Exercise goal:
Please set down the line that contains "child rights" and every line below it through the last, exactly as written, with no other lines.

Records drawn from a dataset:
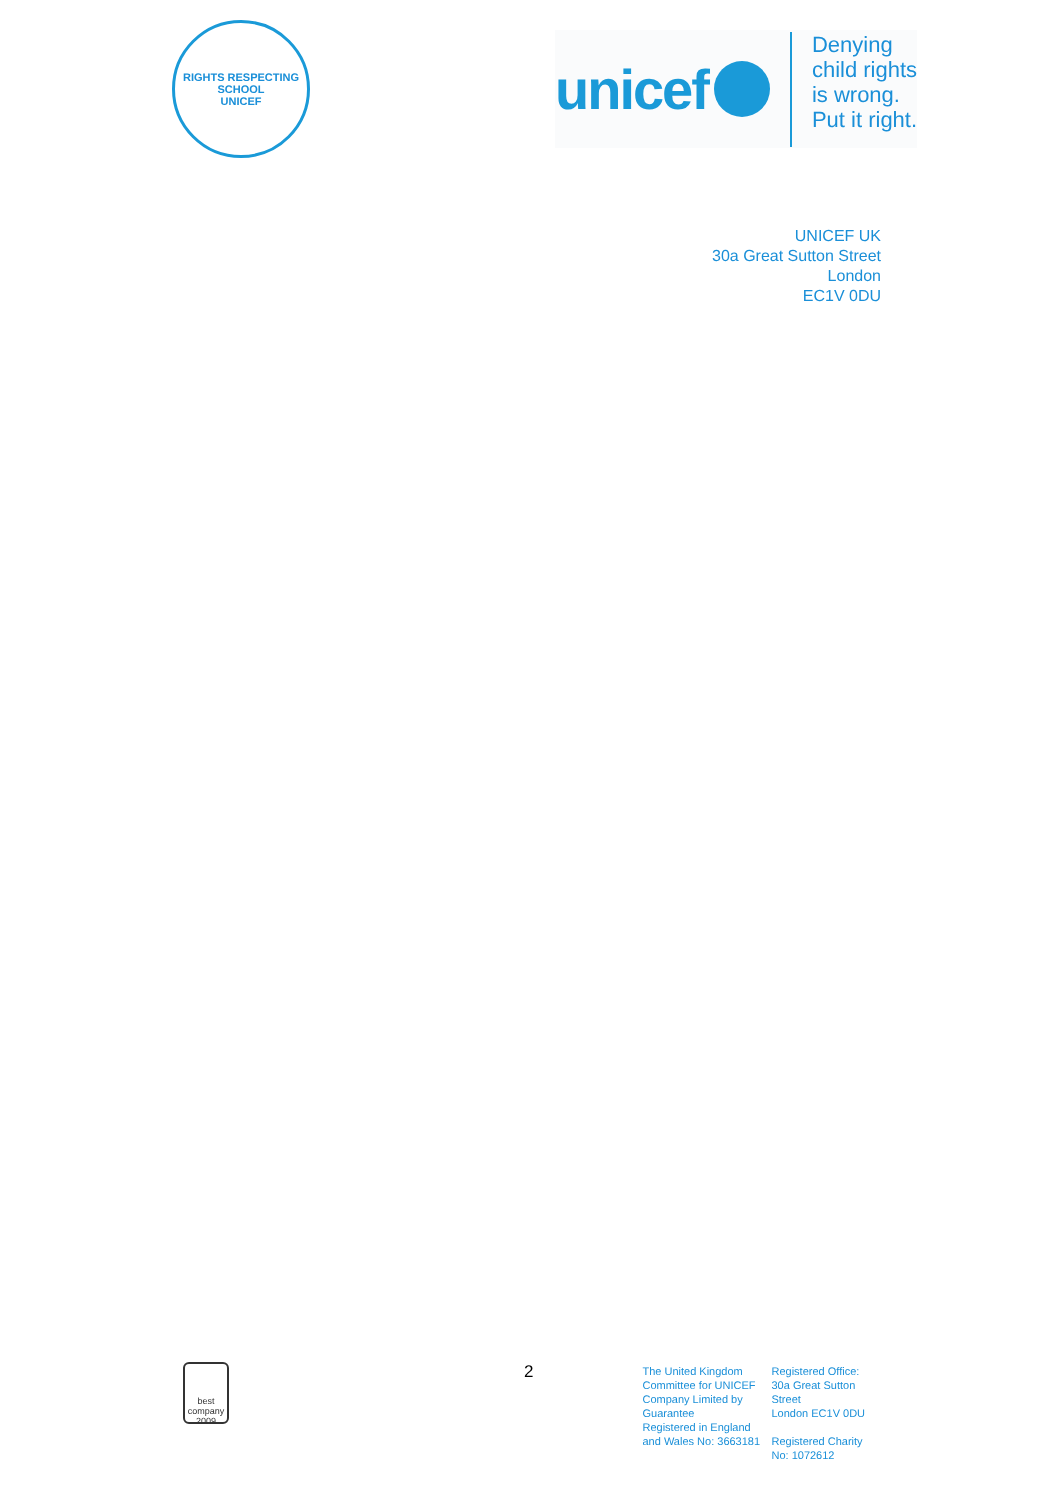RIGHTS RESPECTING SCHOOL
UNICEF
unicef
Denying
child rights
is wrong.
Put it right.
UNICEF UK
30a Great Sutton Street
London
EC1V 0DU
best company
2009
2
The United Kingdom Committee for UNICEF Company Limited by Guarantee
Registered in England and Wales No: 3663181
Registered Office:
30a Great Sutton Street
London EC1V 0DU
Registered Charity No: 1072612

Answer box:
child rights
is wrong.
Put it right.
UNICEF UK
30a Great Sutton Street
London
EC1V 0DU
best company
2009
2
The United Kingdom Committee for UNICEF Company Limited by Guarantee
Registered in England and Wales No: 3663181
Registered Office:
30a Great Sutton Street
London EC1V 0DU
Registered Charity No: 1072612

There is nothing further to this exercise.